* **Task set**:
• 1. From the metrics dashboard text, reproduce the passage that begins at the words "Display a comprehensive" and stops after the words "to deployment (MTTD)".
• 2. Resume the metrics dashboard text from the point where it stops, keeping its structure and style.

* **Supplied text**:

== Segment start ==

Files
gh-greyhaven-ai-claude-code…/commands/metrics-dashboard.md
2025-11-29 18:29:04 +08:00

15 KiB

name, description
name description
cf-metrics-dashboard Display comprehensive deployment and performance metrics dashboard for Cloudflare Workers and Pages with GitHub Actions CI/CD integration

Display a comprehensive metrics dashboard for Cloudflare Workers and Pages deployments, including deployment metrics, performance data, CI/CD pipeline health, and Core Web Vitals.

What This Command Does

  1. Deployment Metrics

    • Deployment frequency
    • Success/failure rate
    • Mean time to deployment (MTTD)
    • Rollback frequency
    • Deployment duration trends
  2. Performance Metrics

    • Request latency (p50, p95, p99)
    • Error rates
    • Requests per second
    • Cold start metrics
    • Bundle size trends
  3. CI/CD Pipeline Metrics

    • Workflow success rate
    • Pipeline duration
    • Job-level performance
    • GitHub Actions minutes usage
    • Queue time analysis
  4. Core Web Vitals

    • LCP (Largest Contentful Paint)
    • FID (First Input Delay)
    • CLS (Cumulative Layout Shift)
    • TTFB (Time to First Byte)

== Segment end ==

* **Material shown**:

== Segment start ==

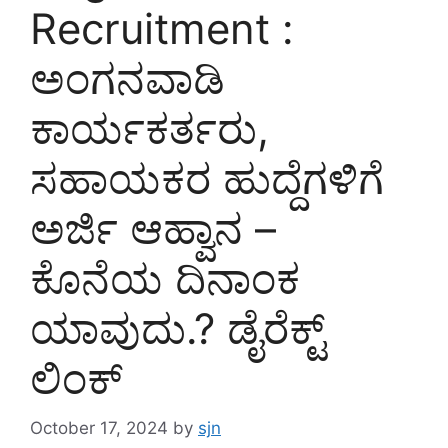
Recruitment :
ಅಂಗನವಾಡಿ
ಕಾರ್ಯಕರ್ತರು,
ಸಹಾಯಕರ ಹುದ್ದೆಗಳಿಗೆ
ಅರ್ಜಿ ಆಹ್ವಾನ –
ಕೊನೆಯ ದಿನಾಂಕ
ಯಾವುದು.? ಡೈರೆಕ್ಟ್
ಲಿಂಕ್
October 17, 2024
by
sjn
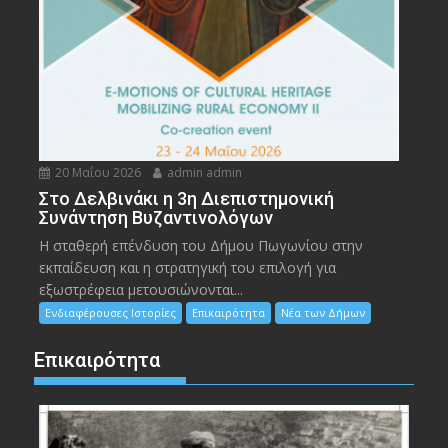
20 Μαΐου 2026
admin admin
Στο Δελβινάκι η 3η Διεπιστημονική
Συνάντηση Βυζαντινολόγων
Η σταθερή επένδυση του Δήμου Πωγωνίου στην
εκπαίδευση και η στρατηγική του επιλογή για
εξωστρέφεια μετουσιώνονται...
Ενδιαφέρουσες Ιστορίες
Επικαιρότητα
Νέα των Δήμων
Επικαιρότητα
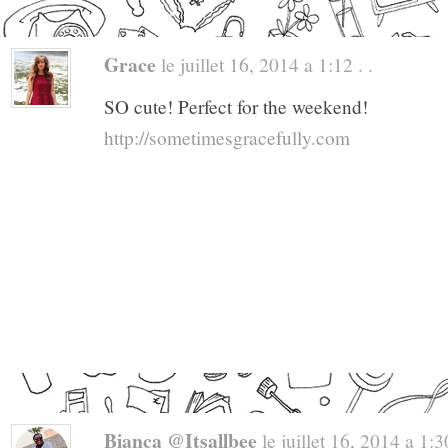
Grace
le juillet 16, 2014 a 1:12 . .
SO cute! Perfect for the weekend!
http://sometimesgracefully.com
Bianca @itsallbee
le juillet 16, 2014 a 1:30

== Segment end ==
== Segment start ==

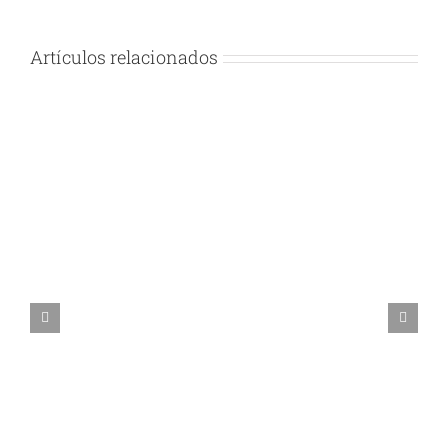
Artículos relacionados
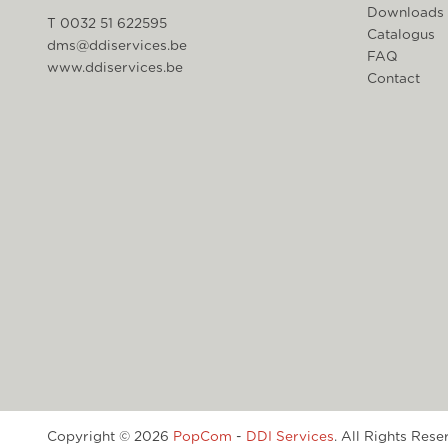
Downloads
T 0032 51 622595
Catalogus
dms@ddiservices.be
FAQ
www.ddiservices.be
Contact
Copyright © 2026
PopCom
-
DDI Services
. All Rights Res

== Segment end ==

* **Answers below**:
• 1.
Display a comprehensive metrics dashboard for Cloudflare Workers and Pages deployments, including deployment metrics, performance data, CI/CD pipeline health, and Core Web Vitals.

What This Command Does

  1. Deployment Metrics

    • Deployment frequency
    • Success/failure rate
    • Mean time to deployment (MTTD)

• 2.
Usage

# Show all metrics
/cf-metrics-dashboard

# Specific time range
/cf-metrics-dashboard --range 7d
/cf-metrics-dashboard --range 24h
/cf-metrics-dashboard --range 30d

# Specific worker
/cf-metrics-dashboard --worker production-worker

# Specific environment
/cf-metrics-dashboard --env production

# Compare deployments
/cf-metrics-dashboard --compare abc123 xyz789

# Export to file
/cf-metrics-dashboard --export dashboard.json

# Specific metric groups
/cf-metrics-dashboard --metrics deployment,performance
/cf-metrics-dashboard --metrics cicd
/cf-metrics-dashboard --metrics web-vitals

Dashboard Output

Full Dashboard View

# Cloudflare Deployment Metrics Dashboard

**Worker**: production-worker
**Environment**: production
**Period**: Last 7 days
**Generated**: 2025-01-15 10:30:00 UTC

---

## 📊 Executive Summary

| Metric | Value | Trend | Status |
|--------|-------|-------|--------|
| Deployment Success Rate | 96% | ↑ +2% | ✅ Good |
| Average Deployment Time | 2m 45s | ↓ -15s | ✅ Good |
| Error Rate | 0.08% | ↓ -0.02% | ✅ Good |
| P95 Latency | 125ms | ↑ +10ms | ⚠️ Warning |
| Core Web Vitals Score | 92/100 | → 0 | ✅ Good |

---

## 🚀 Deployment Metrics

### Deployment Frequency

Week view: Mon ████████████ 12 deployments Tue ██████ 6 deployments Wed █████████ 9 deployments Thu ███████████ 11 deployments Fri ████████ 8 deployments Sat ████ 4 deployments Sun ██ 2 deployments

Total: 52 deployments Average: 7.4 deployments/day


### Deployment Success Rate

Last 7 days: 96% (50/52 successful) Last 30 days: 94% (198/210 successful)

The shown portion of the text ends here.